1000 African Voices: Advancing inclusive multi-speaker multi-accent speech synthesis
Sewade Ogun, Abraham T. Owodunni, Tobi Olatunji, Eniola Alese, Babatunde Oladimeji, Tejumade Afonja, Kayode Olaleye, Naome A. Etori, Tosin Adewumi
TL;DR
This paper tackles the under-representation of African voices in speech synthesis by introducing Afro-TTS, a pan-African accented English TTS system capable of generating 86 African accents with a large, diverse set of personas. It builds Afro-TTS on a crowdsourced dataset of 747 speakers across 9 countries (136 hours) and leverages fine-tuned VITS and XTTS models, augmented with speaker interpolation to create 200+ additional voices.
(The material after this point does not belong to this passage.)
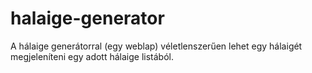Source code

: # halaige-generator
A hálaige generátorral (egy weblap) véletlenszerűen lehet egy hálaigét megjeleníteni egy adott hálaige listából.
The study presents an extensive evaluation, showing XTTS-FT achieving high subjective naturalness and accentedness, while highlighting regional diversity and the viability of interpolated voices. The work advances practical African voice representation in TTS with implications for Education, Public Health, and content creation, while noting limitations related to accent balance and privacy considerations.
Abstract
Recent advances in speech synthesis have enabled many useful applications like audio directions in Google Maps, screen readers, and automated content generation on platforms like TikTok. However, these systems are mostly dominated by voices sourced from data-rich geographies with personas representative of their source data. Although 3000 of the world's languages are domiciled in Africa, African voices and personas are under-represented in these systems. As speech synthesis becomes increasingly democratized, it is desirable to increase the representation of African English accents. We present Afro-TTS, the first pan-African accented English speech synthesis system able to generate speech in 86 African accents, with 1000 personas representing the rich phonological diversity across the continent for downstream application in Education, Public Health, and Automated Content Creation. Speaker interpolation retains naturalness and accentedness, enabling the creation of new voices.